全米プロ挑戦前の8月、サンクロレラクラシック3日目の9番ホールで「これまで、自分の中で破れなかったものが破れた、と確信できる」ひらめきがあった。
それ以来、「常に高いレベルで、技術、精神力が保てている」という。
この日の好スコアも、そんな自分を、コースでそのままさらけ出しただけ、と片山は平然と言いきる。
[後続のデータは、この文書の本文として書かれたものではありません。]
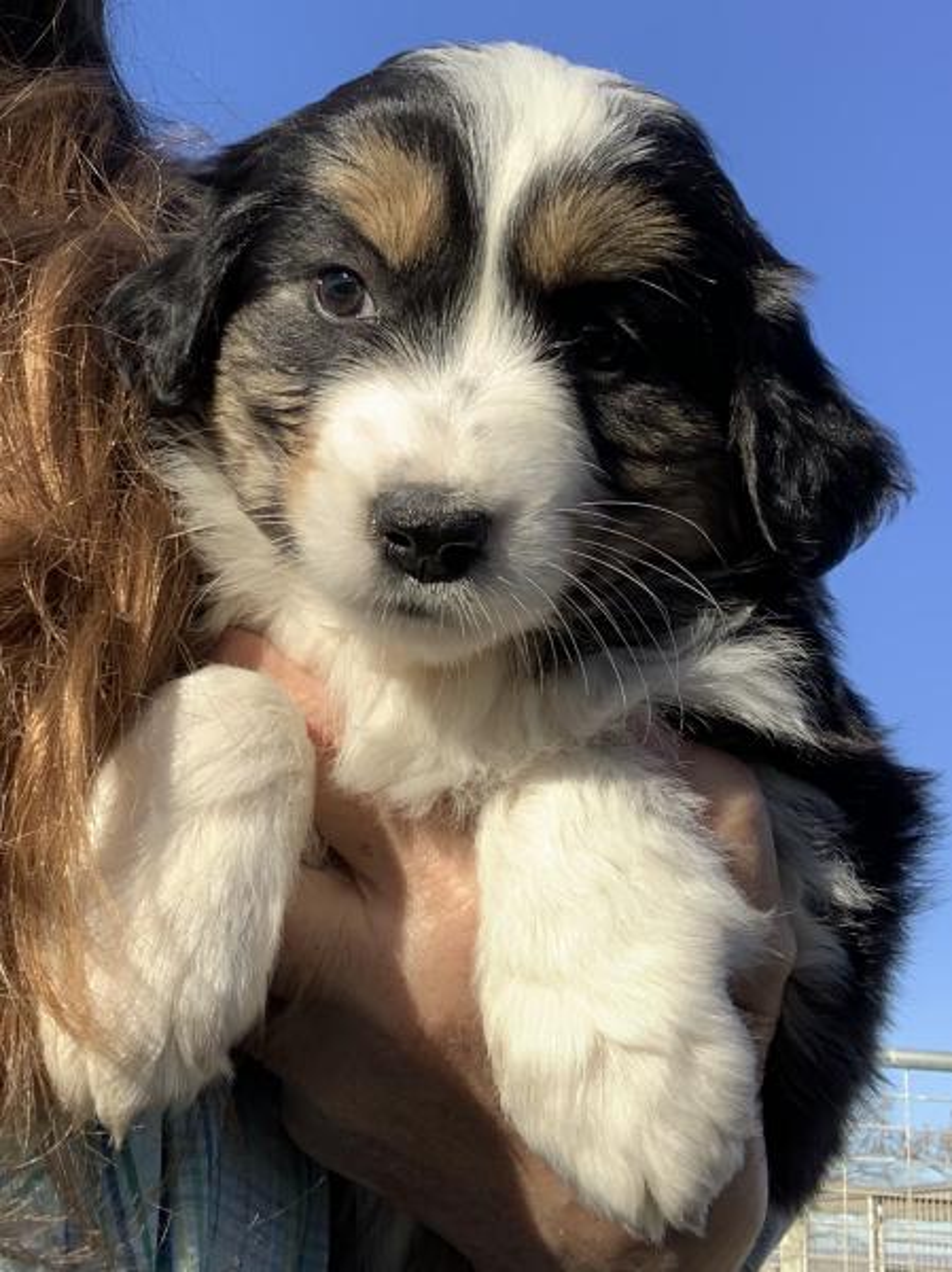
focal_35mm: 32
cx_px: 476
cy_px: 636
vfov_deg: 56.9
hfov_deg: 44.1
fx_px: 1175
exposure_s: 1/657
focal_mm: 2.87
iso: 16
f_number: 2.2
「あのとき何が破れたのか・・・というのは、言葉ではちょっと表現しきれないけれど、以来、精神、技術、考え方、この3つが常に噛み合って、ゴルフができているという感じ。去年の僕は、周囲の人に支えられながら、勢いでやっていた部分もあったけど、いまは、自分の中にあるもので勝負できる・・・その違いです」
もちろん、高いレベルを保ち続けられるのも、想像以上の努力のたまもの。また、ライバルの存在も、片山もおおいに刺激する。
今年、初の賞金王の座につくであろう、伊沢の存在。
「ああいうゴルフをしてくれる人がいると、間近な目標ができ、力を維持していく上でも、大きな力になるんです」
2アンダー、20位タイからのスタートのこの日は、好調のショットが次々とピンに絡む。チャンスをものにする。
予選ラウンドは、ガルシア、ジャンボとのプレー。以前の片山なら、萎縮して、力を出し切れないこともあったが、「いまは、ジャンボさんの目の前でも、自分をさらけ出せる」と、積み上げた8つのバーディ、ノーボギーに、さらに自信が深まっていく。
賞金王に輝いた昨年から、さらにひとまわりもふたまわりも、成長を遂げた片山だが、
「翌年に、全然だめになる人もいるけど、僕はそうはなりたくない。来週は相性の良いコース(日本シリーズ)。今週も勝って、2週連続もやれるのかな、という気持ちでやっています」いぶすきで、ひとまず今季4勝目を挙げ、まだまだ、進化の途中であることを証明してみせるつもりだ。